Textauszug:
Nun hat die Türkei nach Meinung von Davutoglu und Präsident Recep Tayyip Erdogan eindrucksvoll demonstriert, wozu sie in der Lage ist. Ankara führt einen Zweifrontenkrieg gegen den IS und gegen die PKK mit mehreren und öffnet gleichzeitig die strategisch wichtige Luftwaffenbasis Incirlik für die USA, andere westliche Staaten und auch die Kampfjets aus arabischen Ländern. Die Verbündeten werden möglicherweise schon von nächster Woche an den IS aus Incirlik angreifen. Die Nato stärkte ihrem Mitglied Türkei diese Woche den Rücken.

Doch diese demonstrative Unterstützung für Ankara kann nicht verdecken, dass es erhebliche Meinungsverschiedenheiten zwischen der Türkei und dem Westen gibt. Die USA zum Beispiel seien höchst irritiert über die Entscheidung Ankaras, neben dem IS auch die kurdische PKK anzugreifen, obwohl die Kurden die Speerspitze des Kampfes gegen den IS bildeten, sagte der Istanbuler Politologe Behlül Özkan am Donnerstag unserer Zeitung.

Deutschland kritisiert die Türkei öffentlich

In Deutschland kritisieren Regierungspolitiker die türkische Haltung auch öffentlich. Außenminister Frank-Walter Steinmeier forderte Ankara auf, am Friedensprozess mit den Kurden festzuhalten – doch Erdogan erklärte die Verhandlungen öffentlich für gescheitert.

Mittelfristig könnten sich hier ernsthafte Differenzen zwischen der Türkei und dem Westen entwickeln, die kaum als Plus für die türkische Außenpolitik zu zählen seien, sagte Özkan, der an der Istanbuler Marmara-Universität lehrt. Das Ungleichgewicht des türkischen Vorgehens lassen die Zweifel im Westen noch wachsen: Wie die Zeitung „Radikal“ meldete, wurden am vergangenen Freitag bei den Angriffen auf die PKK im Nordirak insgesamt 75 türkische Kampfjets eingesetzt – beim Bombardement von IS-Stellungen in Syrien dagegen nur drei.

Dateneinträge:
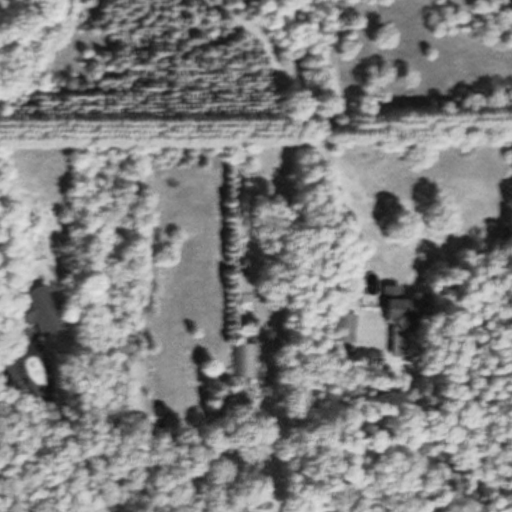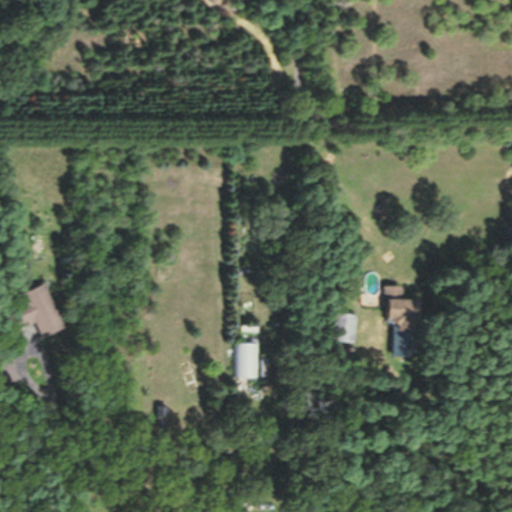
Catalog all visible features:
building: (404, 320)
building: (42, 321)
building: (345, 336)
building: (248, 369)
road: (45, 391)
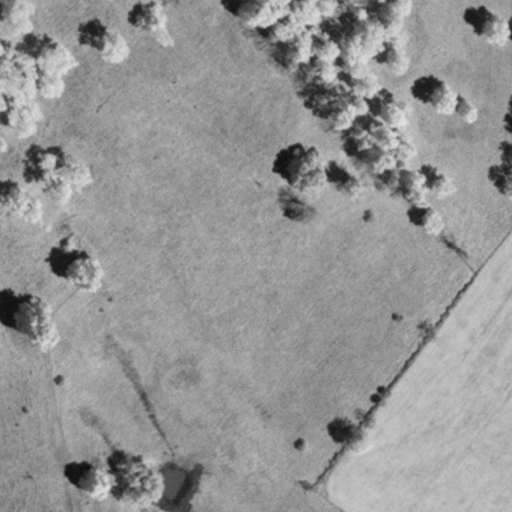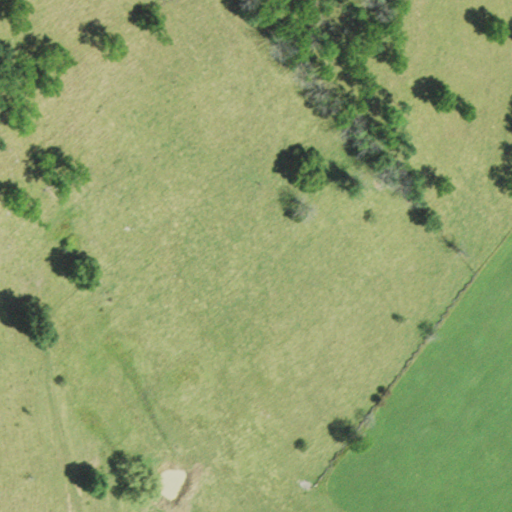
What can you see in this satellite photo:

Gestellte Aufgabe: Kopiere den Textauszug über das Vorgehen der Türkei gegen IS und PKK vollständig und Wort für Wort.

Vollständige Antwort:
Nun hat die Türkei nach Meinung von Davutoglu und Präsident Recep Tayyip Erdogan eindrucksvoll demonstriert, wozu sie in der Lage ist. Ankara führt einen Zweifrontenkrieg gegen den IS und gegen die PKK mit mehreren und öffnet gleichzeitig die strategisch wichtige Luftwaffenbasis Incirlik für die USA, andere westliche Staaten und auch die Kampfjets aus arabischen Ländern. Die Verbündeten werden möglicherweise schon von nächster Woche an den IS aus Incirlik angreifen. Die Nato stärkte ihrem Mitglied Türkei diese Woche den Rücken.

Doch diese demonstrative Unterstützung für Ankara kann nicht verdecken, dass es erhebliche Meinungsverschiedenheiten zwischen der Türkei und dem Westen gibt. Die USA zum Beispiel seien höchst irritiert über die Entscheidung Ankaras, neben dem IS auch die kurdische PKK anzugreifen, obwohl die Kurden die Speerspitze des Kampfes gegen den IS bildeten, sagte der Istanbuler Politologe Behlül Özkan am Donnerstag unserer Zeitung.

Deutschland kritisiert die Türkei öffentlich

In Deutschland kritisieren Regierungspolitiker die türkische Haltung auch öffentlich. Außenminister Frank-Walter Steinmeier forderte Ankara auf, am Friedensprozess mit den Kurden festzuhalten – doch Erdogan erklärte die Verhandlungen öffentlich für gescheitert.

Mittelfristig könnten sich hier ernsthafte Differenzen zwischen der Türkei und dem Westen entwickeln, die kaum als Plus für die türkische Außenpolitik zu zählen seien, sagte Özkan, der an der Istanbuler Marmara-Universität lehrt. Das Ungleichgewicht des türkischen Vorgehens lassen die Zweifel im Westen noch wachsen: Wie die Zeitung „Radikal“ meldete, wurden am vergangenen Freitag bei den Angriffen auf die PKK im Nordirak insgesamt 75 türkische Kampfjets eingesetzt – beim Bombardement von IS-Stellungen in Syrien dagegen nur drei.